# Imports

In [None]:
import synapse.ml.core
from synapse.ml.services.language import AnalyzeText
from pyspark.sql.functions import col

# Load text from Raw

In [None]:
comments = spark.sql("SELECT * FROM Raw.comments")

In [None]:
commentCount = comments.count()
print(commentCount)

In [None]:
videos = spark.sql("SELECT Id AS videoPrimaryId FROM Enhanced.videos")

Inner join the comments and video table to remove videos that are not country specific

In [None]:
comments = comments.join(videos, comments.videoId == videos.videoPrimaryId, "inner").drop("videoPrimaryId")

In [None]:
comments.count()

# Detect Language

In [None]:
model = (AnalyzeText()
        .setTextCol("textDisplay")
        .setKind("LanguageDetection")
        .setOutputCol("response"))

result = model.transform(comments)\
        .withColumn("detectedLanguage", col("response.documents.detectedLanguage.name"))\
        .withColumn("detectedLanguageIso", col("response.documents.detectedLanguage.iso6391Name"))

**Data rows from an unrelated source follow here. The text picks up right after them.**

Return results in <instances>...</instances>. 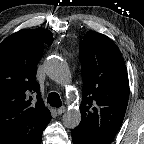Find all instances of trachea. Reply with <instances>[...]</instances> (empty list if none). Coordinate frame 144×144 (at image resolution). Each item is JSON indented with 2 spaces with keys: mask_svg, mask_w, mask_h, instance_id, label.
Here are the masks:
<instances>
[{
  "mask_svg": "<svg viewBox=\"0 0 144 144\" xmlns=\"http://www.w3.org/2000/svg\"><path fill=\"white\" fill-rule=\"evenodd\" d=\"M47 102L52 106V107H61L62 102L59 97V95L56 92H51L48 95Z\"/></svg>",
  "mask_w": 144,
  "mask_h": 144,
  "instance_id": "3493384b",
  "label": "trachea"
}]
</instances>
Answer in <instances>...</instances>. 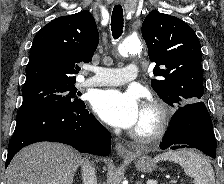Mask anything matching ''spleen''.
Segmentation results:
<instances>
[{"instance_id": "3e777b00", "label": "spleen", "mask_w": 224, "mask_h": 184, "mask_svg": "<svg viewBox=\"0 0 224 184\" xmlns=\"http://www.w3.org/2000/svg\"><path fill=\"white\" fill-rule=\"evenodd\" d=\"M166 160L181 165L184 172L194 179L195 184H215V174L211 164L195 151H169L154 158L155 162Z\"/></svg>"}]
</instances>
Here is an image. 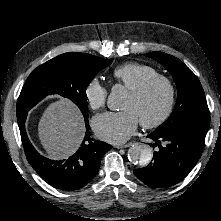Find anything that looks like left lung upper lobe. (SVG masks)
Returning a JSON list of instances; mask_svg holds the SVG:
<instances>
[{
    "mask_svg": "<svg viewBox=\"0 0 221 221\" xmlns=\"http://www.w3.org/2000/svg\"><path fill=\"white\" fill-rule=\"evenodd\" d=\"M161 63L173 76L178 97L170 117L154 132L174 134L191 131L205 136L210 124V115L203 88L196 75L178 58L163 52L146 54Z\"/></svg>",
    "mask_w": 221,
    "mask_h": 221,
    "instance_id": "1",
    "label": "left lung upper lobe"
}]
</instances>
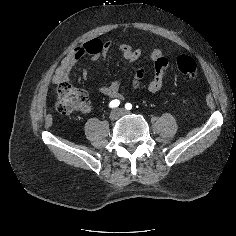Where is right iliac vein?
Returning a JSON list of instances; mask_svg holds the SVG:
<instances>
[{"label":"right iliac vein","instance_id":"obj_1","mask_svg":"<svg viewBox=\"0 0 236 236\" xmlns=\"http://www.w3.org/2000/svg\"><path fill=\"white\" fill-rule=\"evenodd\" d=\"M120 116V111L119 110H113L110 115H109V118L111 121H115L119 118Z\"/></svg>","mask_w":236,"mask_h":236}]
</instances>
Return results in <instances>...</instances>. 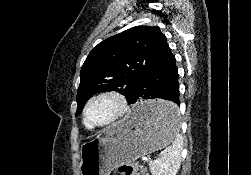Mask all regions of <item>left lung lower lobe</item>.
Wrapping results in <instances>:
<instances>
[{"mask_svg":"<svg viewBox=\"0 0 251 175\" xmlns=\"http://www.w3.org/2000/svg\"><path fill=\"white\" fill-rule=\"evenodd\" d=\"M161 98L170 104L143 107L137 111V118L146 122L166 123L178 117L179 83L175 56L167 45L157 61L137 83L128 102L134 104L139 99Z\"/></svg>","mask_w":251,"mask_h":175,"instance_id":"obj_1","label":"left lung lower lobe"}]
</instances>
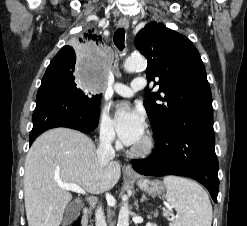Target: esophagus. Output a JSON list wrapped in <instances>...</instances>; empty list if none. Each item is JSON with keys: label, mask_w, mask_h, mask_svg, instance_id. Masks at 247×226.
Masks as SVG:
<instances>
[{"label": "esophagus", "mask_w": 247, "mask_h": 226, "mask_svg": "<svg viewBox=\"0 0 247 226\" xmlns=\"http://www.w3.org/2000/svg\"><path fill=\"white\" fill-rule=\"evenodd\" d=\"M118 27L128 28L129 21L127 19H120L117 23ZM124 171L129 175H136L135 171L131 167V165L127 164L124 166Z\"/></svg>", "instance_id": "1"}]
</instances>
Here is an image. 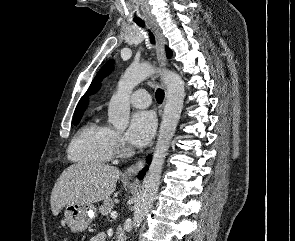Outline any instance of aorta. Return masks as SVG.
Returning a JSON list of instances; mask_svg holds the SVG:
<instances>
[{
  "instance_id": "aorta-1",
  "label": "aorta",
  "mask_w": 295,
  "mask_h": 241,
  "mask_svg": "<svg viewBox=\"0 0 295 241\" xmlns=\"http://www.w3.org/2000/svg\"><path fill=\"white\" fill-rule=\"evenodd\" d=\"M158 72L152 65H130L118 82L117 91L108 107V121L118 130H125L129 124L130 95L141 81ZM166 85V104L153 158L146 173L142 189L134 206L133 228L137 229L151 209L155 200L165 157L174 136L183 109L185 88L180 76L172 71H159Z\"/></svg>"
}]
</instances>
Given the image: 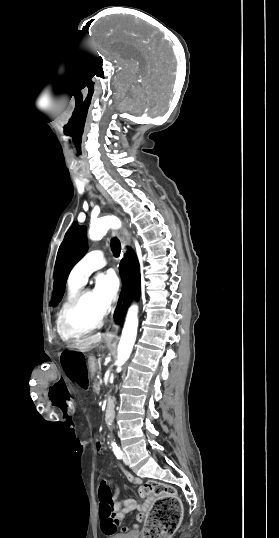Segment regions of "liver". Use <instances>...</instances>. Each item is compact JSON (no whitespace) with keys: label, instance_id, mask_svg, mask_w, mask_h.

### Filter to supported languages

In [None]:
supportedLanguages = {'af','sq','am','ar','hy','as','az','eu','be','bn','bs','br','bg','my','ca','zh','zh-hans','zh-hant','hr','cs','da','nl','en','eo','et','fil','fi','fr','gl','ka','de','el','gu','ha','he','hi','hu','id','ga','it','ja','jv','kn','kk','km','ko','ku','ky','lo','la','lv','lt','mk','mg','ms','ml','mr','mn','ne','no','or','om','ps','fa','pl','pt','pt-PT','pt-BR','pa','ro','ru','sa','gd','sr','sd','si','sk','sl','so','es','su','sw','sv','ta','te','th','tr','uk','ur','ug','uz','vi','cy','fy','xh','yi'}

In [None]:
resultSupported = result.where(col('detectedLanguageIso').isin(supportedLanguages))

In [None]:
resultSupported.write.mode("overwrite").format("delta").option("overwriteSchema", "true").saveAsTable("commentsSupported")

### Score sentiment

In [None]:
resultSupported = spark.sql("SELECT * FROM Enhanced.commentsSupported")

In [None]:
resultCount = resultSupported.count()
print(resultCount)
commentsCount - resultCount

In [None]:
model = (AnalyzeText()
        .setTextCol("textDisplay")
        .setKind("SentimentAnalysis")
        .setOutputCol("response"))

result = model.transform(resultSupported)\
        .withColumn("sentiment", col("response.documents.sentiment"))\
        .withColumn("positiveConfidence", col("response.documents.confidenceScores.positive"))\
        .withColumn("neutralConfidence", col("response.documents.confidenceScores.neutral"))\
        .withColumn("negativeConfidence", col("response.documents.confidenceScores.negative"))


In [None]:
result = result.select('id','textDisplay','publishedAt','likeCount','videoId','detectedLanguage','sentiment','positiveConfidence','neutralConfidence','negativeConfidence')

# Write Data

In [None]:
result.write.mode("overwrite").format("delta").option("overwriteSchema", "true").saveAsTable("comments")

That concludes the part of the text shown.